**Your goal**
The output should be every line below that includes the word "green".

**Supplied data**
++++

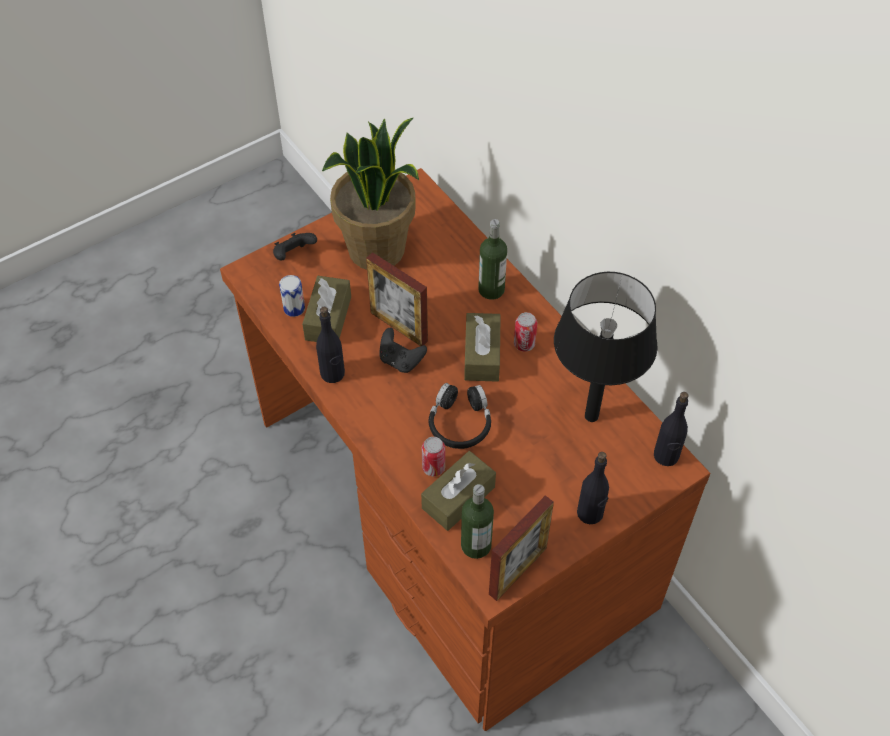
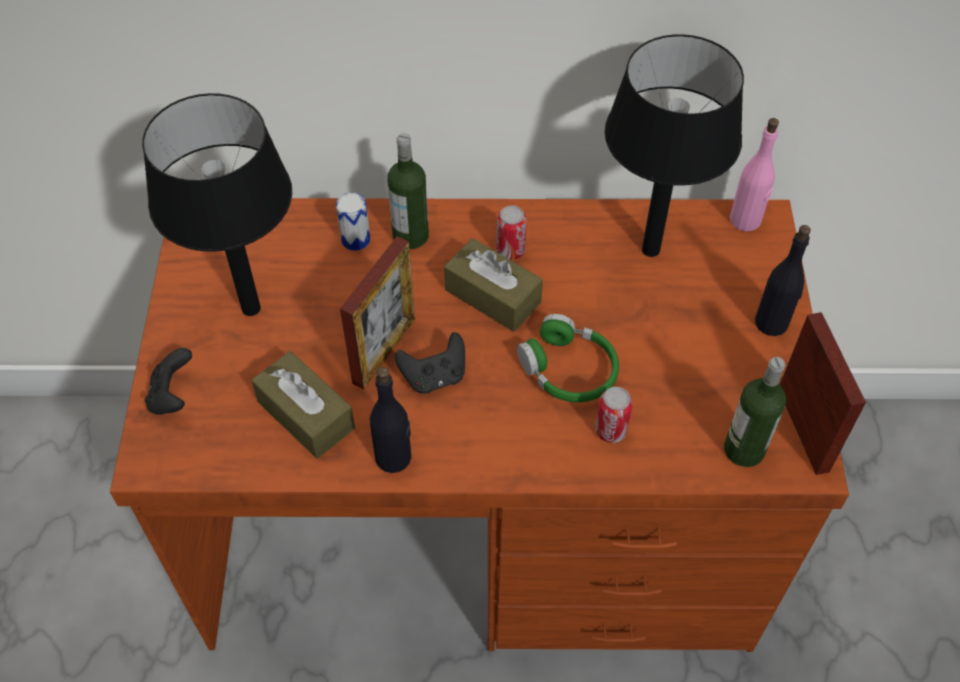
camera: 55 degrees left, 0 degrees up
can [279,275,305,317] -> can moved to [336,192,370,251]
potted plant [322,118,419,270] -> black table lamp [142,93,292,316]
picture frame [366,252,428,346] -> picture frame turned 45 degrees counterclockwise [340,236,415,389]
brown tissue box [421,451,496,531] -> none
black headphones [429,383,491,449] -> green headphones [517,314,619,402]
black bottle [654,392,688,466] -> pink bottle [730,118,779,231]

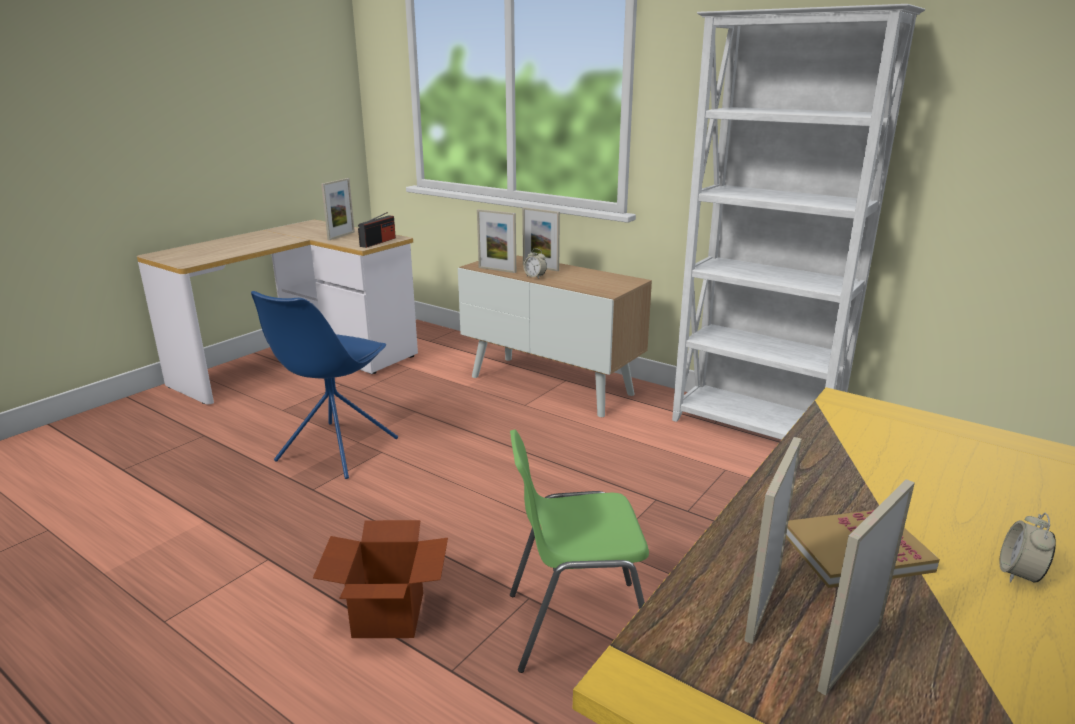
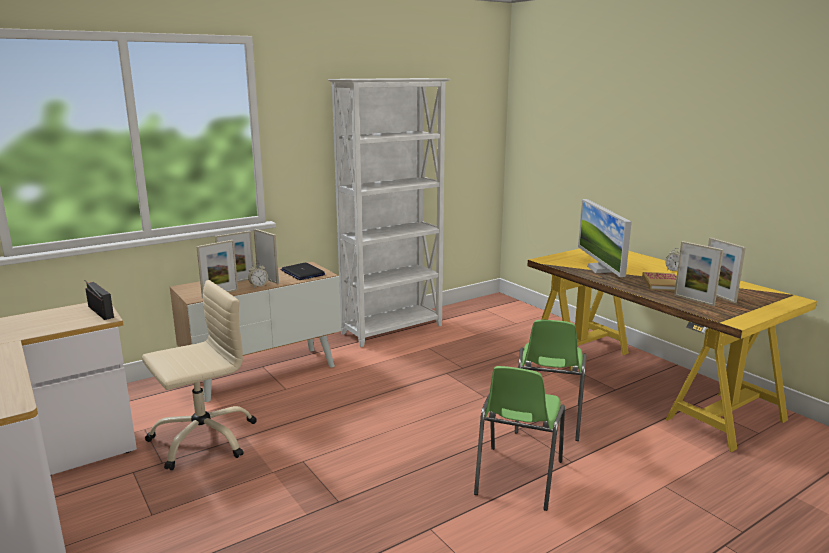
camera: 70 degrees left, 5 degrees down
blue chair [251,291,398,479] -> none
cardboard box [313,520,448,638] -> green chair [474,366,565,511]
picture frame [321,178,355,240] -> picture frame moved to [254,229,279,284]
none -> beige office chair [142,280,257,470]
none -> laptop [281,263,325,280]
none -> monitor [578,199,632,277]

++++

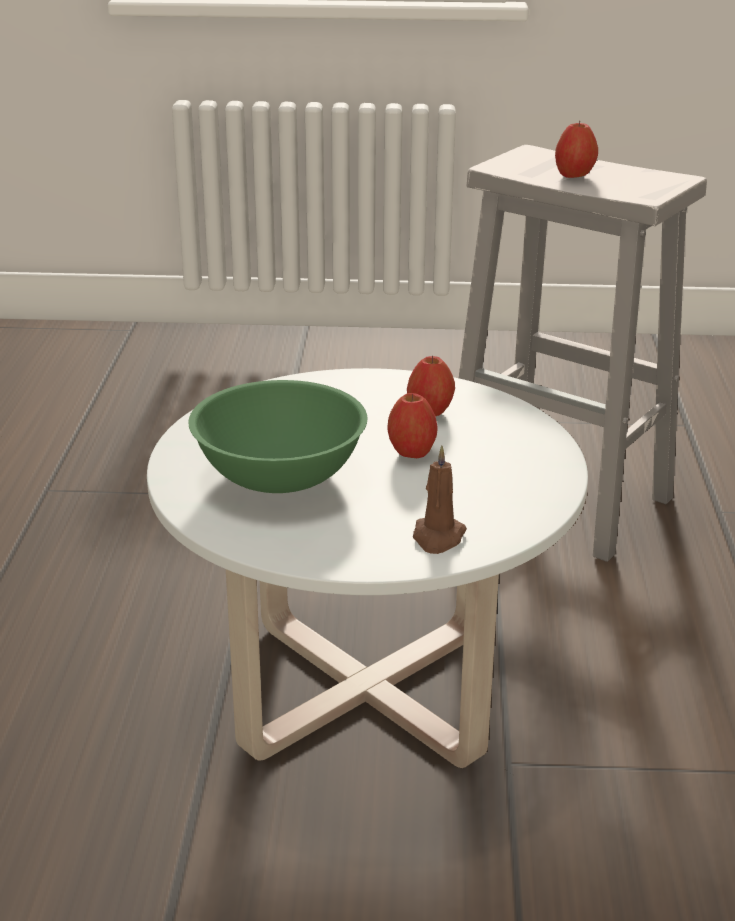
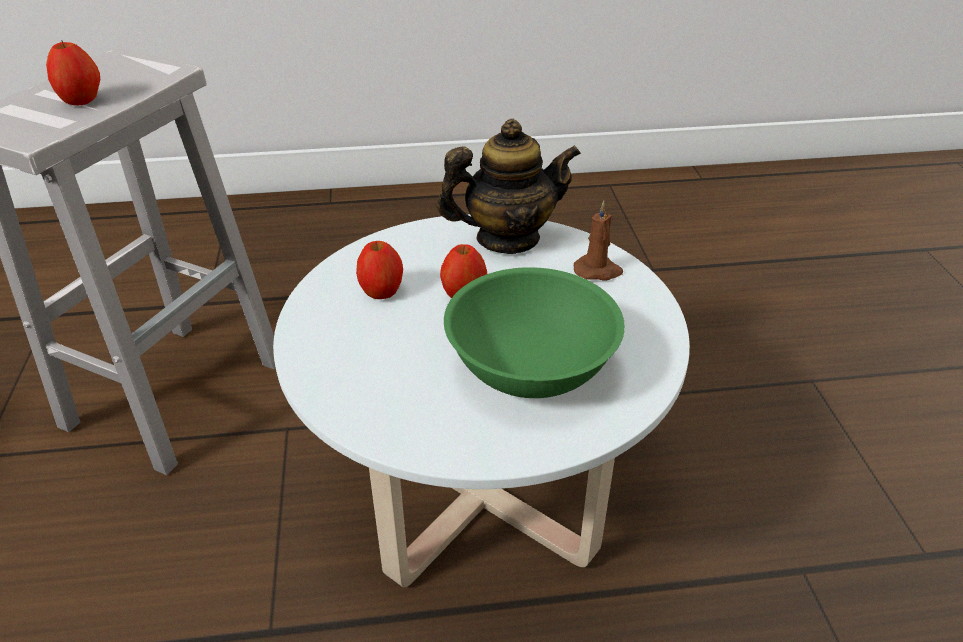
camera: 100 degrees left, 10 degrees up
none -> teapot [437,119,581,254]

++++

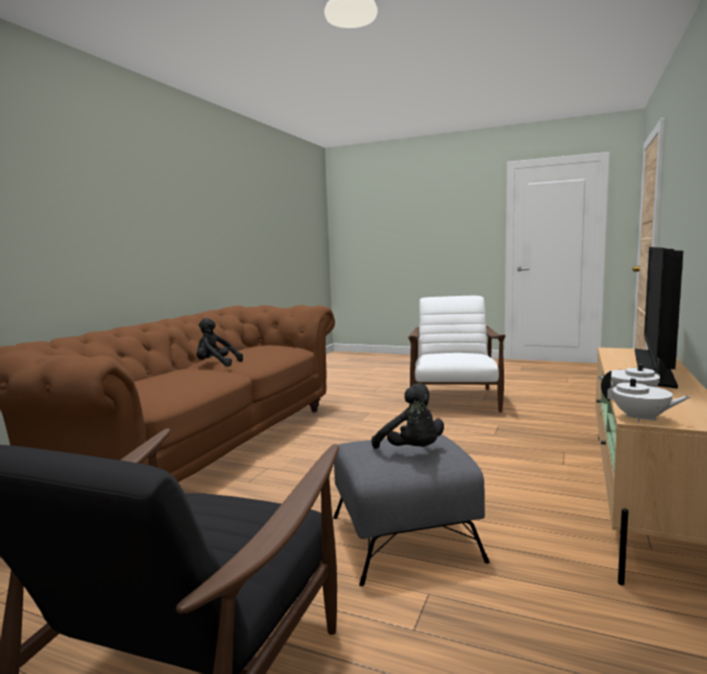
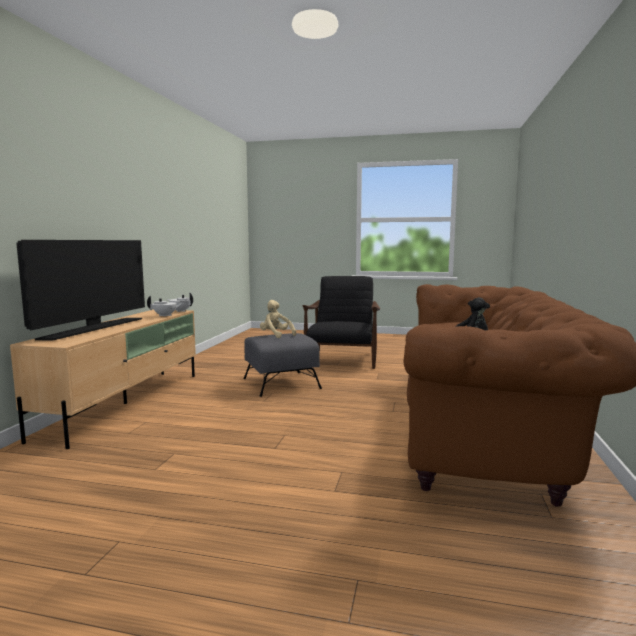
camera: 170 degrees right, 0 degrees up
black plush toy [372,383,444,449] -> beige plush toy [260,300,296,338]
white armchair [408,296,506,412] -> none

++++

**Answer to the exercise**
black headphones [429,383,491,449] -> green headphones [517,314,619,402]
cardboard box [313,520,448,638] -> green chair [474,366,565,511]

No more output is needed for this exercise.